▸ TEXT:
- Opening Delimiter -
Positive momentum continues to hold

The ASPI continued its positive momentum during the first three trading days before going through a slight technical correction on Thursday. But with the support of strong activity in mid and small caps the ASPI closed the week on 1454.4 points which was 13.7 points or 0.95 per cent up from last weeks close.

Fort Land, Vanik Incorporation, Blue Diamonds, Colombo Land, CIT, CFI were among the small and mid caps that drove the market. In addition to market witnessed renewed buying interest towards SLT, with strong interim results expected to be released in the coming weeks.

Meanwhile, the Milanka Price Index (MPI) gained 26.9 points (1.24 per cent) to end the week at 2192.4 points. Bourse continued its strong activity level as the weekly turnover was at a high of Rs. 2.26 billion at a daily average of Rs. 452.5million.

Foreign purchases for the week amounted to Rs. 245.7 million while the sales totalled to Rs. 330.9 million resulting in a net outflow of Rs. 85.2 million for the week. Foreign participation during the week was 12.74 per cent of total activity, which was down from last weeks 21.9 per cent.
- Closing Delimiter -
▸ REQUIRED ACTION:
Reproduce word for word the part of the market report that begins with "The ASPI continued" and ends with "last weeks close.".

▸ PROVIDED DATA:
- Opening Delimiter -
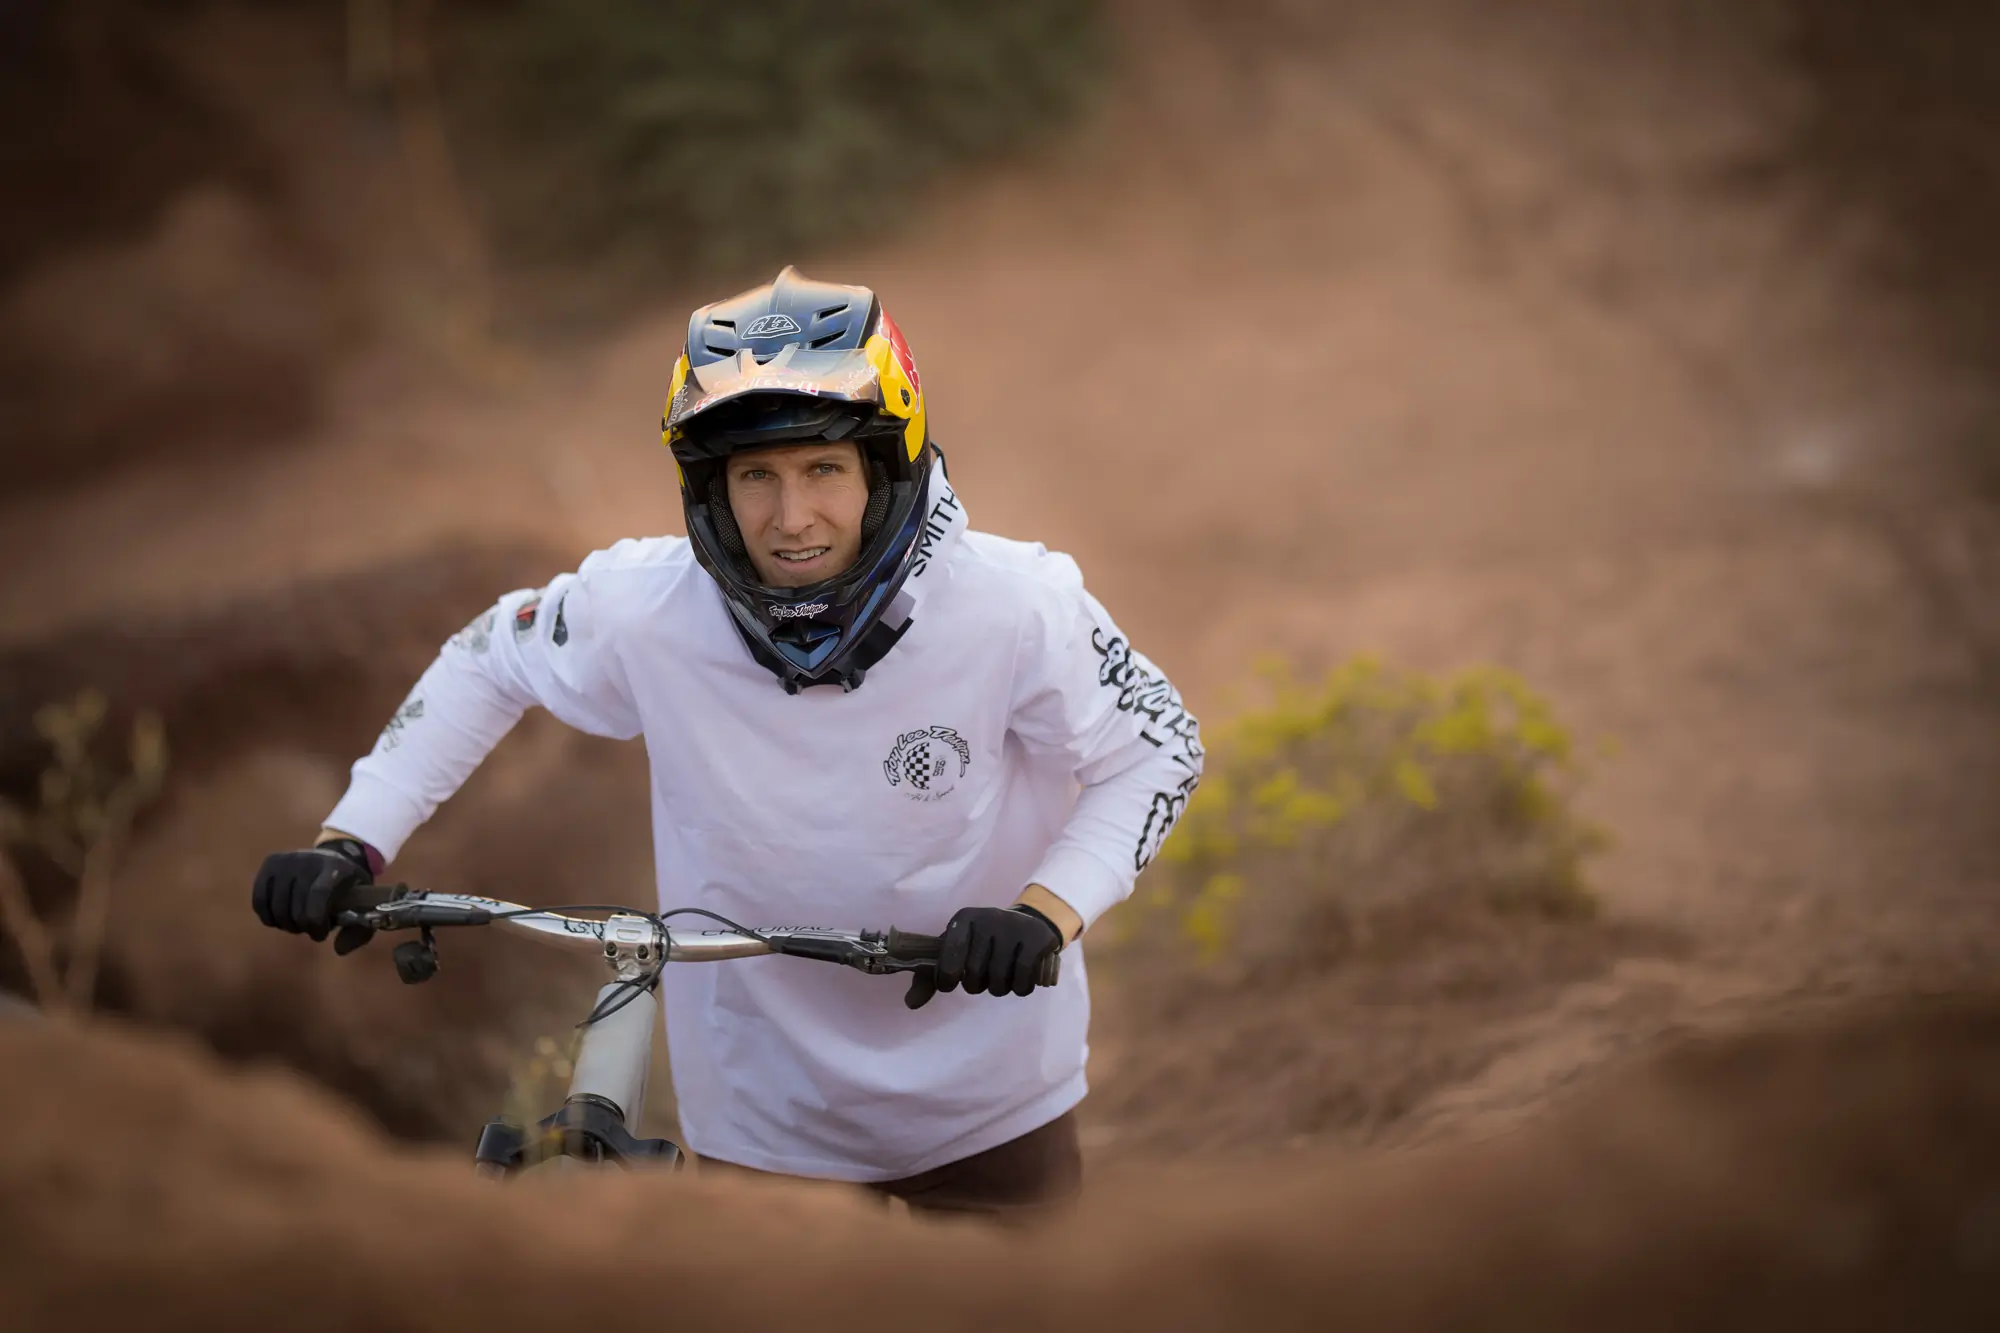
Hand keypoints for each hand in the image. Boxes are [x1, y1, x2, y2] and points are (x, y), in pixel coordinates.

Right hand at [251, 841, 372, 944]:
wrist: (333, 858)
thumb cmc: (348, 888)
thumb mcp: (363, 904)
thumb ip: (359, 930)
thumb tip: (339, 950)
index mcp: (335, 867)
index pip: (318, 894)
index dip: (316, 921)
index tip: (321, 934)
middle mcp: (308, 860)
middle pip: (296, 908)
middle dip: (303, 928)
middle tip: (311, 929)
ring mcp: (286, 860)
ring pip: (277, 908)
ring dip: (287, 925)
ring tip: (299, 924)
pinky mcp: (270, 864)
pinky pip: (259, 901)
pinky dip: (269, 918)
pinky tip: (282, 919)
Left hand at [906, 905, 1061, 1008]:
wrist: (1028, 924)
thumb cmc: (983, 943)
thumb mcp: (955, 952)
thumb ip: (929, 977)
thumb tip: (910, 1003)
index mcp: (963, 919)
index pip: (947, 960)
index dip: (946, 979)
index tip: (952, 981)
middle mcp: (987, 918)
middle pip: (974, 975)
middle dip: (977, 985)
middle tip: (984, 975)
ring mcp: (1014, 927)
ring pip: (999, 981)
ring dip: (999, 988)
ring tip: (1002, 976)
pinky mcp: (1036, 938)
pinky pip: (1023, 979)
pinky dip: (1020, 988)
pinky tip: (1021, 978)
- Closing Delimiter -
- Opening Delimiter -
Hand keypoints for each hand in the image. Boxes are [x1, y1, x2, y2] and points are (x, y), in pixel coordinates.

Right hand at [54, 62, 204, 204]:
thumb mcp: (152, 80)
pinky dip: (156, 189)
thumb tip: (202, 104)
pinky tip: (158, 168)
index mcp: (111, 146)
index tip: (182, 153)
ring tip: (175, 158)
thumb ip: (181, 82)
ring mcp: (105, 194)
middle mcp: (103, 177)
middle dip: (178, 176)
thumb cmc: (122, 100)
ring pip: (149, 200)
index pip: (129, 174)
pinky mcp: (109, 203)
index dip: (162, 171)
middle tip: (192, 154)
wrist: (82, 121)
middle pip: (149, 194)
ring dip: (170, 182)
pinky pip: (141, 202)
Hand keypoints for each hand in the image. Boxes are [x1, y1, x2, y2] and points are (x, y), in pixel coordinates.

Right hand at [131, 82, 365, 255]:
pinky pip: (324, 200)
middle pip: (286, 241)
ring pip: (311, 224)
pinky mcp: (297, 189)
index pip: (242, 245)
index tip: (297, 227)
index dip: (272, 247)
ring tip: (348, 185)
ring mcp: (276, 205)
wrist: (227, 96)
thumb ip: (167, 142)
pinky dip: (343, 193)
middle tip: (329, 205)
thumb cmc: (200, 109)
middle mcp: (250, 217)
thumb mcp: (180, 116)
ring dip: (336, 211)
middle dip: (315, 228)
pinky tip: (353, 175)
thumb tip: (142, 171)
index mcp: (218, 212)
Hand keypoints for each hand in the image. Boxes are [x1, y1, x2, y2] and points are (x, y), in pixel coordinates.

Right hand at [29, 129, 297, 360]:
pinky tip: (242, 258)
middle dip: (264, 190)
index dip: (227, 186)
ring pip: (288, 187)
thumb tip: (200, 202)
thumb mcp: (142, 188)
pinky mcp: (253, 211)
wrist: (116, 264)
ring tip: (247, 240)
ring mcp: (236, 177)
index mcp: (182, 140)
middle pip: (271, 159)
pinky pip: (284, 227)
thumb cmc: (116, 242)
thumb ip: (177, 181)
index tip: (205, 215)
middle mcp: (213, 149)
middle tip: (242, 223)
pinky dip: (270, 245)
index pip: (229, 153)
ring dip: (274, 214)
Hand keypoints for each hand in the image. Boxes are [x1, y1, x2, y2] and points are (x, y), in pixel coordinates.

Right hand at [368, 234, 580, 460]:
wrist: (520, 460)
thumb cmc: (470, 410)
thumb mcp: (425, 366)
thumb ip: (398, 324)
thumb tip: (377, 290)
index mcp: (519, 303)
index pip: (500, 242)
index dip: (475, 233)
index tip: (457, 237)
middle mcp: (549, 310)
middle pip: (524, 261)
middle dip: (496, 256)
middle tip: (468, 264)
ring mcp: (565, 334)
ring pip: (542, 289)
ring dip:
- Closing Delimiter -
▸ TASK OUTPUT:
The ASPI continued its positive momentum during the first three trading days before going through a slight technical correction on Thursday. But with the support of strong activity in mid and small caps the ASPI closed the week on 1454.4 points which was 13.7 points or 0.95 per cent up from last weeks close.